▶ [Your goal]:
Please extract everything from the line containing "right ankle: (663, 412, 0)" down to the line containing "left elbow: (660, 340, -29)", and copy those lines without any changes.

Data items:
□ □ □
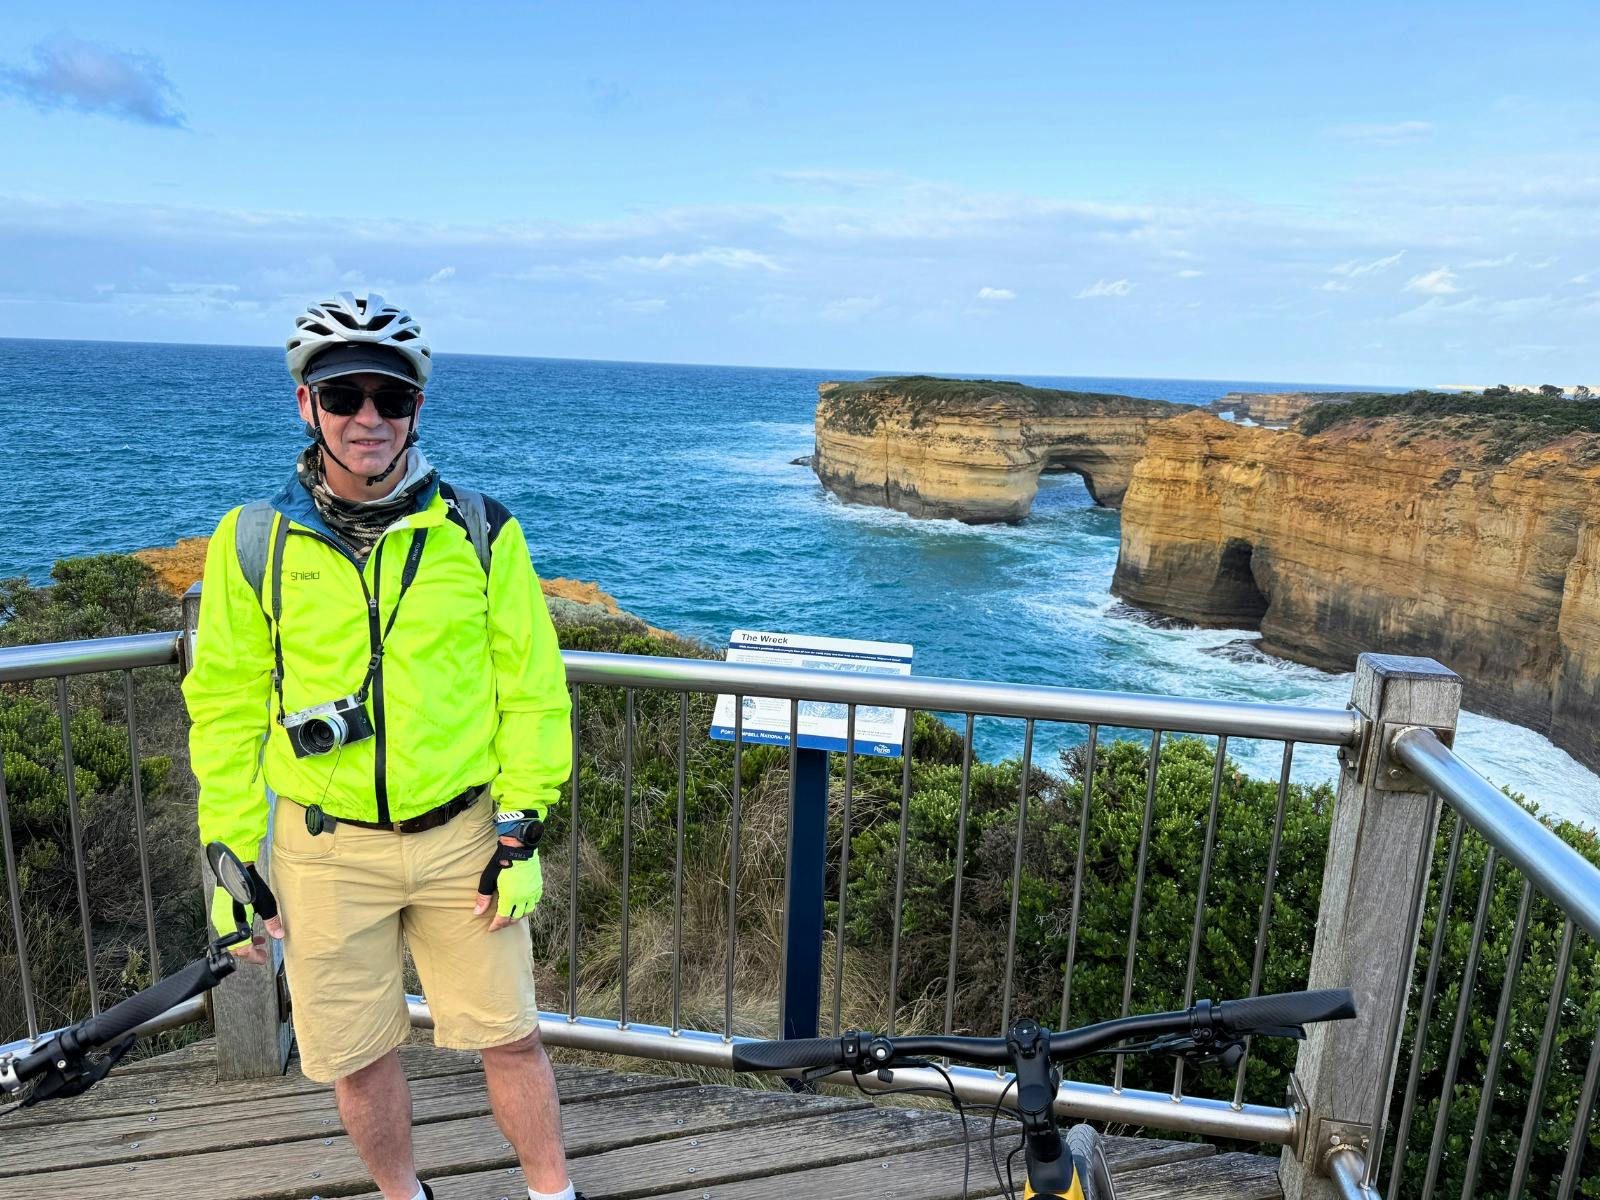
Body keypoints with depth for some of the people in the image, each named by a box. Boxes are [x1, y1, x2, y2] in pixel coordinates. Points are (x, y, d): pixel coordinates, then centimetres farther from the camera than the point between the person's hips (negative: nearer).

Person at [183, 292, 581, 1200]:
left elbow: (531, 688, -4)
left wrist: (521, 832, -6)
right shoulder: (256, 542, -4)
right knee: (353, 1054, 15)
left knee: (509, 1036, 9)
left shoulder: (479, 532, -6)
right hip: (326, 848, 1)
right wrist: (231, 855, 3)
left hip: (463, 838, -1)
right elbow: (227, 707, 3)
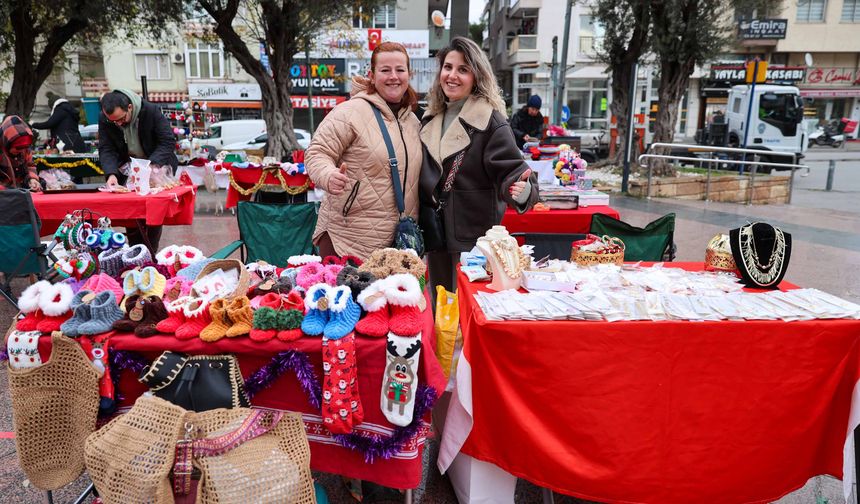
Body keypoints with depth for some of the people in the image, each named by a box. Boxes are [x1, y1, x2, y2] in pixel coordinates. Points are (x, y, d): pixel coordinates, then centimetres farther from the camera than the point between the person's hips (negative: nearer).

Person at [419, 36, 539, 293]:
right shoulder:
□ □ □
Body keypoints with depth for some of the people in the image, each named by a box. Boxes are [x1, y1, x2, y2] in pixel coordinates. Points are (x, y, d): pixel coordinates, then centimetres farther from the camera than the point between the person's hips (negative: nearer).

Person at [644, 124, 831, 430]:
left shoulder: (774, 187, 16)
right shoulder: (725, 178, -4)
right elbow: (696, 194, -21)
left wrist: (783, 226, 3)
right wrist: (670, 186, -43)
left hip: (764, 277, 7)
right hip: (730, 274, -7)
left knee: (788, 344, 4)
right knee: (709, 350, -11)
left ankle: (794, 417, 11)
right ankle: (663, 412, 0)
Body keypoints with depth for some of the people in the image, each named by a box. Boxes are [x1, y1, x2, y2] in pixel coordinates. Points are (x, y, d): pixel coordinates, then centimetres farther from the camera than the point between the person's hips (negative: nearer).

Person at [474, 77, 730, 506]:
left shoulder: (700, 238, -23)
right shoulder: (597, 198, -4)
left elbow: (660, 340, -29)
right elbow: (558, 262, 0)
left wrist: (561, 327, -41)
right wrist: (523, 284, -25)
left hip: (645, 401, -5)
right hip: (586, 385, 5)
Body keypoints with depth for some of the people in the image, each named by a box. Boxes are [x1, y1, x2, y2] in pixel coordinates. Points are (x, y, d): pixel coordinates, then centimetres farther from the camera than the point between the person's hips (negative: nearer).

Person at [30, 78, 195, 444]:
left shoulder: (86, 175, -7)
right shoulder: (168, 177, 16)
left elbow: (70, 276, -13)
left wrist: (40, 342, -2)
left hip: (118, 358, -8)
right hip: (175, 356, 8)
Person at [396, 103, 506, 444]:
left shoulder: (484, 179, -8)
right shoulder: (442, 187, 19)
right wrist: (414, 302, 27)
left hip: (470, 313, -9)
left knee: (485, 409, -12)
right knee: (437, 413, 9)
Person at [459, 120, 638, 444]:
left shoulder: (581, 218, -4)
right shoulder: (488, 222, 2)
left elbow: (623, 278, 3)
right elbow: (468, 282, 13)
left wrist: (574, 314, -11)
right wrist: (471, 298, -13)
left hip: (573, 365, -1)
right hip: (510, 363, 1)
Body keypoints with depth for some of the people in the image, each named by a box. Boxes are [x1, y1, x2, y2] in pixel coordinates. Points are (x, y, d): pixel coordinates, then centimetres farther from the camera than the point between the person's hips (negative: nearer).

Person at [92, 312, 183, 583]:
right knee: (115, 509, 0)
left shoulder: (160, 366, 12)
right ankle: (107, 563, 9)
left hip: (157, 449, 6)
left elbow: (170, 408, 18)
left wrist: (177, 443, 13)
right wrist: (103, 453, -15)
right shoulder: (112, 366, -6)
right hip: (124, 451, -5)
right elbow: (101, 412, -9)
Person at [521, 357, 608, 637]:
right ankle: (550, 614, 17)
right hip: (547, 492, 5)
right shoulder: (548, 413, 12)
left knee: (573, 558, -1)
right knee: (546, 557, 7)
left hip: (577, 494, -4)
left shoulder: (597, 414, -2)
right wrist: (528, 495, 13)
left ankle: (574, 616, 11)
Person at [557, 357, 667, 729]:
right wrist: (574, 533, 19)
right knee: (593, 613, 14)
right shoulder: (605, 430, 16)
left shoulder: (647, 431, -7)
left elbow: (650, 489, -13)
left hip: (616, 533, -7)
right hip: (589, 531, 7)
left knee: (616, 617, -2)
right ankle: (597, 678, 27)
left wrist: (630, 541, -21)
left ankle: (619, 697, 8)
□ □ □
▶ [Written response]:
right ankle: (663, 412, 0)
Body keypoints with depth for some of the people in the image, each named by a box. Boxes are [x1, y1, x2, y2] in pixel coordinates. Points are (x, y, d): pixel coordinates, then centimetres farther from the camera than the point between the person's hips (negative: nearer).

Person at [474, 77, 730, 506]:
left shoulder: (700, 238, -23)
right shoulder: (597, 198, -4)
left elbow: (660, 340, -29)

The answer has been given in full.